Siegfried “Ziggy” Engelmann (1931-2019) dedicated his life to developing and refining Direct Instruction (DI), a powerful teaching system that combines logical selection and sequencing of examples and high rates of responding by students. Countless children and adults owe their literacy to teachers who skillfully presented DI programs developed by Engelmann and colleagues. This symposium will review Engelmann’s achievements as a pioneering scientist, examine the DI research base, show how DI's theory of instruction is harmonious with behavior analysis, and discuss factors that impede the widespread implementation of DI in schools.

Target Audience:

Board certified behavior analysts; licensed psychologists; graduate students.

Learning Objectives: At the conclusion of the presentation, participants will be able to: (1) describe two examples of how Siegfried Engelmann was a pioneer in modern cognitive psychology and two examples of how he advanced the field of instructional design; (2) describe the overall findings of a recent meta-analysis of over 300 studies on Direct Instruction and two suggestions for extending and improving the research base; (3) describe three Direct Instruction components that combine to communicate one logical interpretation by the learner; (4) describe why modifying Direct Instruction programs often undermines its effectiveness; (5) describe three reasons why many educators find Direct Instruction aversive.

Science in the Service of Humanity: The Astonishing Contributions of Siegfried Engelmann


A pioneering scientist and educator for more than 50 years, Siegfried ‘Zig’ Engelmann was among the first to apply the scientific method to the design and delivery of instruction. He stood alone for his ability to create programs that accelerate learning in even the hardest to teach children and that most teachers can learn to use. He wrote more than 100 curricula, covering the major subjects from preschool to high school. As a professor of education at University of Oregon and founder of the National Institute for Direct Instruction, he attracted students from around the world. No one did more to help the underdog. Millions of poor children learned when taught by teachers trained in his methods, often when nothing else worked. He never gave up on a child or blamed children for the failings of adults. He lived by his motto: If the student hasn’t learned, the teacher hasn’t taught. More scientific evidence validates DI’s effectiveness than any other mode of teaching. I will present an overview of Zig’s life and achievements.

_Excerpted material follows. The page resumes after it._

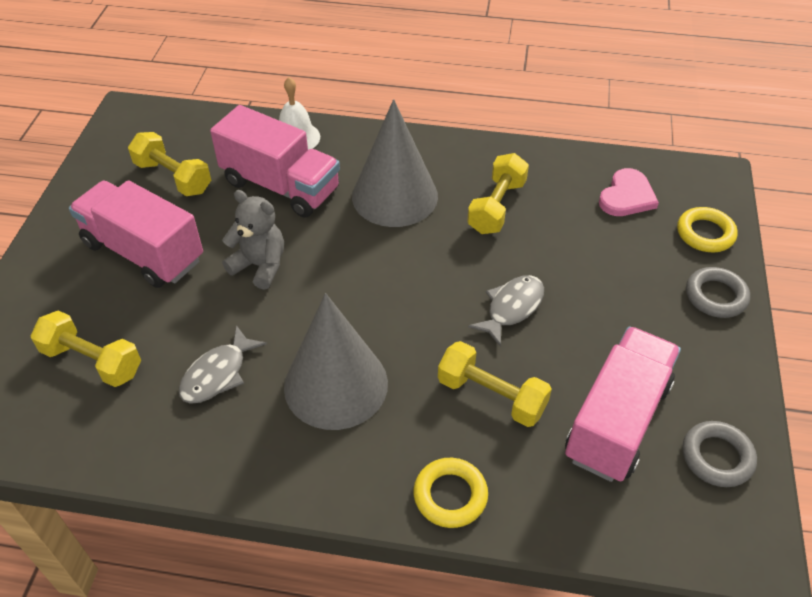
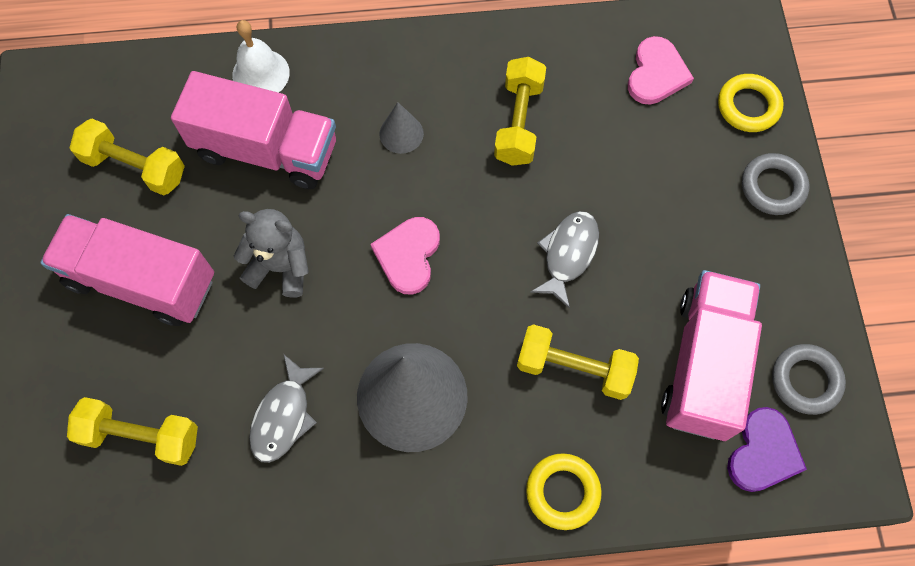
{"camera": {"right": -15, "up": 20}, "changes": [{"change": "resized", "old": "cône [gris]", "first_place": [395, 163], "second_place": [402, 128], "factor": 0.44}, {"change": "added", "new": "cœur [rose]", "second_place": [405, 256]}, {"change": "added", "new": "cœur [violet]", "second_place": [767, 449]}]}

Faultless Communication: The Heart and Soul of DI


Engelmann and colleagues realized that a scientific analysis of learning needed to control for one of two variables: either the learner or the instruction. As no two learners are alike, they focused on controlling instruction—in the form of logical, “faultless communication.” For most novice learners, normal instruction is riddled with confusion and ambiguity. To reduce misinterpretation and maximize learning, DI's instructional components (such as content analysis, explicit teaching, judicious example selection, and structured sequencing) are designed communicate one logical interpretation. The effects on the learner's performance are then observed, and the communication redesigned until faultless. DI's “Theory of Instruction” is harmonious with behavior analysis and beneficial to anyone interested in the heart and soul of good instruction.


What’s the Evidence for Direct Instruction?

JEAN STOCKARD (University of Oregon)

More than fifty years and 300 studies document DI’s effectiveness. A recent meta-analysis found that the average effect size for DI was over .50, substantially larger than the level typically found in studies of other programs. Estimated effects were similar across time, methodologies, student characteristics, settings, outcome variables, and comparison programs. However, they were larger when students were exposed for longer periods of time and with greater fidelity, surpassing the effect associated with the average achievement gap between advantaged and disadvantaged students. Future research might most effectively focus on ways to improve implementation fidelity and understand resistance to the programs.


Factors in Education and ABA That Work Against Adoption and Maintenance of Direct Instruction

TIMOTHY SLOCUM (Utah State University)

A great deal of evidence demonstrates that Direct Instruction can be extremely effective for efficiently building academic repertoires in a wide variety of learners including those with disabilities. However, Direct Instruction is not widely implemented in schools or ABA service settings. This presentation explores the interaction of features of Direct Instruction and the resources and contingencies in potential implementation settings that account for the under-utilization of this powerful technology that addresses a high-priority need. First, Direct Instruction must be well-implemented to have the powerful effects it is capable of producing. Second, implementing Direct Instruction well requires a good deal of expertise, on-going support, and ongoing effort by educators. Third, few schools or ABA service providers understand how and why Direct Instruction is powerful; therefore, they often undermine its effectiveness when making modifications, fail to generalize its powerful features, and select less effective programs for reasons that are irrelevant to student achievement. Fourth, many educators find some features of Direct Instruction aversive because of verbal relations surrounding those features, in spite of the fact that Direct Instruction could help them achieve highly-valued outcomes.